There's something new in the 21st century, something that really pisses me off!  It's the school system.  They insist on serving snacks at mid morning, and snacks in mid afternoon.  When I was a kid we ate lunch - that was it.  After kindergarten we were done with naps and snacks, thank you very much.  A diabetic girl in my class had scheduled snacks, and everyone else understood it was a medical thing.  We didn't clamber and whine and complain, we just went through our school day.  We ate lunch - lunch that we brought from home - that was it - that was enough.  Well not any more!

In addition to these two scheduled school-day snacks, there are surprise treats when somebody has a birthday, and more treats for good behavior.  If the class reads a certain number of books they all get a pizza party.  If they do something else it's an ice cream social.  What ever happened to stickers?  This obsession with food makes my life, and John's life, five times as difficult.  Follow along as I do some math.

Suppose John eats 80 carbs per day, amongst breakfast lunch and dinner, and perhaps a dessert.  Well that's not too bad.  Serve 20 carbs for breakfast, 20 for lunch, and 40 for dinner + dessert.  If dinner is meat and vegetables, you might have room for some fruit, or maybe even a small pastry.

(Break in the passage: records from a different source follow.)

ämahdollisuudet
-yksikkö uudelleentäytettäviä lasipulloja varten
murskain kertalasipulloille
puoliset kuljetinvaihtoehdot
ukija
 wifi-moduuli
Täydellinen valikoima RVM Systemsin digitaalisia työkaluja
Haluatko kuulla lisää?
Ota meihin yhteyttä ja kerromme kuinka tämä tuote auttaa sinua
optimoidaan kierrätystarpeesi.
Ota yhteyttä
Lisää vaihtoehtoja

Now let's solve the same problem with everybody grazing all day long.  John has to eat 7 times a day: breakfast, morning snack, lunch, mid afternoon snack, home from school snack, dinner, and dessert.  He can't skip any of these mini-meals because his classmates or his sisters are eating right next to him, and he's not strong enough to sit there and abstain.  When others eat, he's hungry.  I don't blame him - I'm the same way.  So the breakdown is basically 10 carbs per event.

Lunch is almost manageable.  He can take some meat and vegetables in his lunch box and heat them up in the microwave.  But what kind of portable, tasty snack can I give him, that will compare favorably with the cupcakes and fruit and chips that everybody else is eating?  I have to come up with two school snacks every day, and he doesn't particularly want the same snacks day after day.

As I write these words, I really can't think of a thing.  Ok, I can think of one low-carb snack that he likes, fresh red pepper strips.  And if I put a lid on the number of crackers, possibly crackers and cheese.  Two snacks, that's it.  That's all I can think of right now.

With all that said, I'm sure you understand why I would do anything, try anything, to avoid the candida diagnosis.  It was all being done subconsciously, without my knowledge, but it's plain as day if you read this blog from the beginning.  Well I've hit bottom, and I can't avoid candida any more.  It's there, and it must somehow be dealt with.  I know what must be done, but I don't know if we can do it.  I don't know if John can do it.  We need a long list of tasty 10 carb meals and snacks, and right now I'm coming up with perhaps 7 meals and 2 snacks.  Yes, I've read through the menus in the various yeast books, but they're not very helpful.  They assume you eat three meals a day and that's it.  If only life were that easy.  The only snack ideas in those pages are carrots and celery.  Hello!  John isn't going to eat celery sticks while his classmates eat cupcakes.  It ain't gonna happen.

My apologies for driving this point into the ground.  I'm just not sure how we're going to proceed.